Do lado dos reguladores do mercado de capitais, foram apontados também captação de recursos de fundos de venture capital e dos clientes sob falsas premissas, utilização de depósitos de terceiros sem consentimento para aplicações próprias, além de transações envolvendo subsidiárias do mesmo grupo empresarial que violaram controles internos, ocasionando prejuízo para mais de 1 milhão de credores.
A SEC (comissão de valores mobiliários dos EUA) apresentou uma peça de 28 páginas de acusações contra o empresário, com destaque para indícios de desvio de ativos dos clientes para aplicações de alto risco na Alameda Research, empresa do grupo que atuava como um fundo hedge, e a captação de US$ 1,8 bilhão de fundos de venture capital – US$ 1,1 bilhão de investidores dos EUA, que tiveram de reduzir suas aplicações a zero. Antes de quebrar, a FTX havia captado recursos de investidores como BlackRock, SoftBank, Sequoia Capital e o fundo de pensão dos professores de Ontario.
Para especialistas, o documento sugere pontos sensíveis que os reguladores deverão abordar no futuro na área digital, como transações com partes relacionadas, segregação patrimonial e melhor divulgação de riscos.
“Sam Bankman-Fried construiu um castelo de cartas com base em fraude, enquanto dizia aos investidores que tinha um dos locais mais seguros para investimento em cripto”, disse o presidente da SEC, Gary Gensler, em comunicado.
Na acusação, a SEC caracteriza Bankman-Fried como um empresário inescrupuloso que se apresentou como um líder responsável da comunidade de criptoativos, elogiando a importância da regulação e o cuidado na gestão de dinheiro dos clientes, o que teria induzido milhões deles, no mundo todo, a acreditar que seus ativos estavam seguros na FTX. “Mas desde o início, Bankman-Fried desviou indevidamente os ativos dos clientes para seu fundo de hedge cripto de propriedade privada, Alameda Research LLC (“Alameda”), e então usou os recursos dos clientes para fazer investimentos de risco não revelados, luxuosas compras imobiliárias e grandes doações políticas”, afirma o documento.

**Dados fornecidos:**
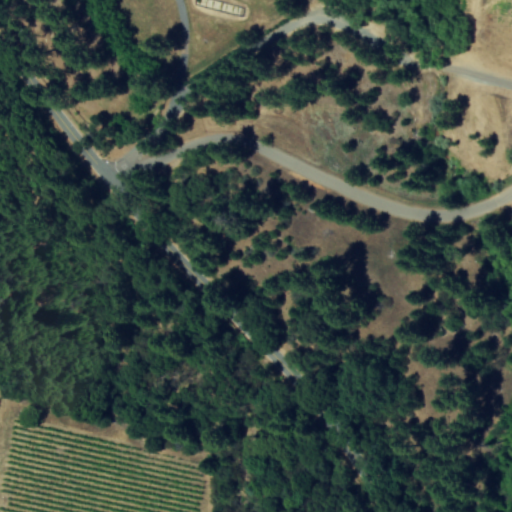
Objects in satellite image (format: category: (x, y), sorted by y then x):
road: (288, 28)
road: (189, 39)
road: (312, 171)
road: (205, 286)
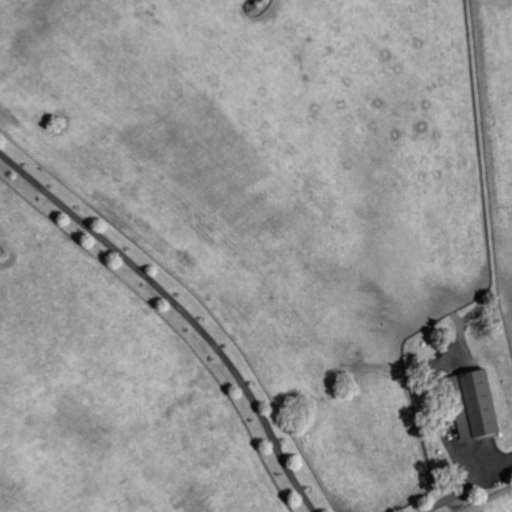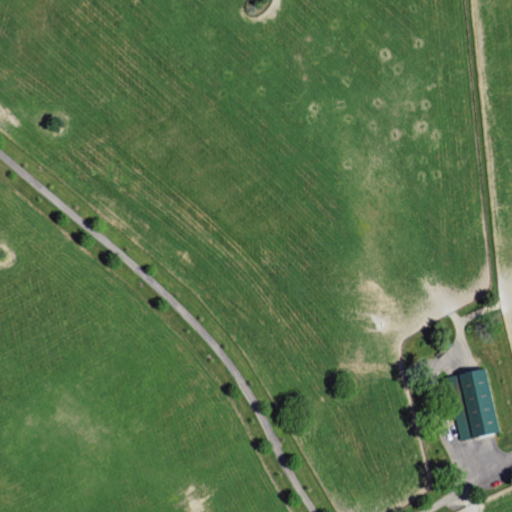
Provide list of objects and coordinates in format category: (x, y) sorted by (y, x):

...

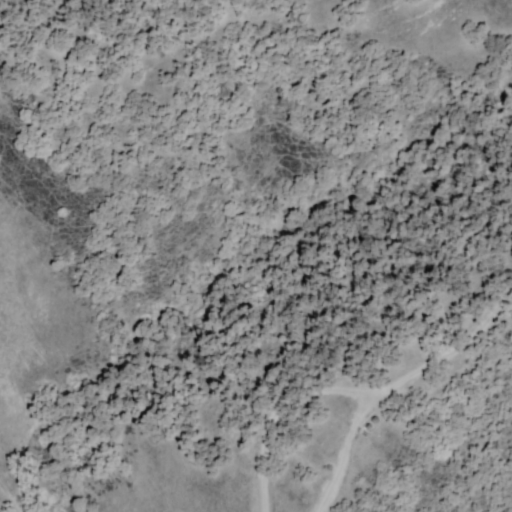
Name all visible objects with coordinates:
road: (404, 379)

**Tarefas obrigatórias:**
A – Atualize o texto sobre as acusações contra a FTX entre "Do lado dos" e "milhão de credores.", inclusive, trocando "credores" por "investidores".
B – Prossiga com o texto sobre as acusações contra a FTX a partir do ponto em que ele termina.

**Respostas das tarefas:**
A –
Do lado dos reguladores do mercado de capitais, foram apontados também captação de recursos de fundos de venture capital e dos clientes sob falsas premissas, utilização de depósitos de terceiros sem consentimento para aplicações próprias, além de transações envolvendo subsidiárias do mesmo grupo empresarial que violaram controles internos, ocasionando prejuízo para mais de 1 milhão de investidores.

B –
De acordo com a SEC, Bankman-Fried desviou recursos dos clientes da FTX para a Alameda de duas maneiras: 1) orientando os clientes da FTX a depositarem moeda fiduciária em contas controladas pela Alameda; e 2) permitindo que a Alameda sacasse uma “linha de crédito” virtualmente ilimitada na FTX, que era financiada por ativos de clientes da exchange.
Na ação, a SEC sustenta que Bankman-Fried desviou bilhões de dólares para impulsionar o crescimento de outras empresas do grupo. A Alameda teria sido autorizada a carregar saldo negativo mesmo sem atender a protocolos de risco da exchange, como ocorria com os demais clientes. A SEC diz que o próprio Bankman-Fried ordenou que o “mecanismo de risco” da FTX não se aplicasse à Alameda.
Já a CFCT (reguladora americana de derivativos e commodities) acusou Bankman-Fried, FTX e Alameda de fraude, declarações falsas e desvio de recursos para comprar imóveis e fazer doações a políticos, o que também violaria as regras de financiamento de campanha.
Em audiência na Câmara dos Representantes, o novo presidente-executivo da FTX, John Ray, que foi nomeado pela vara de falência, atribuiu o colapso da exchange também à má gestão. Ray, que cuidou da massa falida da Enron, disse que a FTX implodiu porque os gestores eram “grosseiramente” despreparados, pouco sofisticados e centralizavam a maioria dos processos equivocadamente.
Nas últimas semanas, Bankman-Fried insistiu que desconhecia os detalhes do que a Alameda estava fazendo. Também negou irregularidades intencionais e pediu desculpas pelo que caracterizou como descuidos e erros gerenciais.